Do feralnego zdarzenia doszło na początku drugiej połowy. Piotr Celeban starł się z jednym z rywali i otrzymał cios w twarz. Zawodnik beniaminka kontynuował jednak udział w zawodach, a badania wykonano dopiero po ostatnim gwizdku sędziego. W szpitalu okazało się, że obrońca Śląska ma złamany nos.

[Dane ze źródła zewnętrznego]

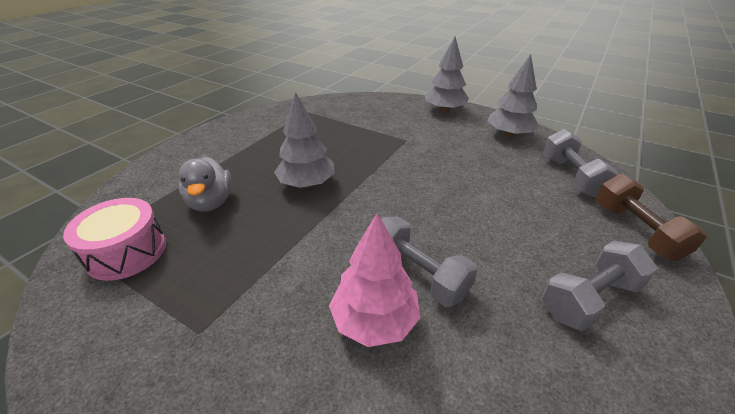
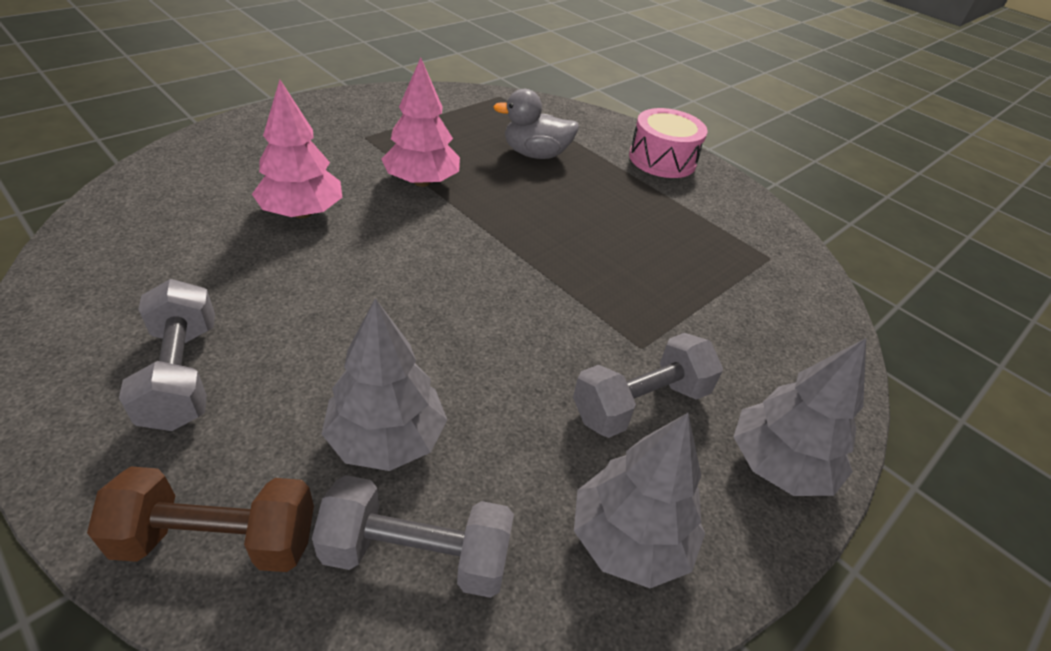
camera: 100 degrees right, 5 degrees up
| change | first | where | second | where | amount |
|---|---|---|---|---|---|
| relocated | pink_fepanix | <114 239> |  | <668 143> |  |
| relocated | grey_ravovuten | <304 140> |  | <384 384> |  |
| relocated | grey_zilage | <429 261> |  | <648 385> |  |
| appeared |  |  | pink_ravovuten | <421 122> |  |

- Laryngolog od razu go nastawił i przepisał Piotrkowi środki przeciwbólowe. To bardzo nieprzyjemny uraz, który leczy się około cztery tygodnie. Oczywiście istnieje możliwość wcześniejszego powrotu na boisko, na przykład dzięki założeniu specjalnej maski ochronnej. W dużej mierze zależy to od decyzji samego zawodnika - powiedział na łamach oficjalnego serwisu klubu lekarz Śląska, Wojciech Sznajder.
Spotkanie beniaminka z Czarnymi Koszulami było bardzo ostre i zacięte. W ciągu 90 minut gry sędzia Włodzimierz Bartos pokazał aż dziewięć żółtych i jedną czerwoną kartkę. Boisko przedwcześnie opuścił obrońca Polonii, Tomasz Jodłowiec.
Piłkarze z Warszawy wygrali 1:0 po bramce Łukasza Trałki w 8. minucie. W drugiej połowie ekipa Ryszarda Tarasiewicza miała kapitalną szansę na wyrównanie, lecz Przemysław Łudziński przestrzelił rzut karny.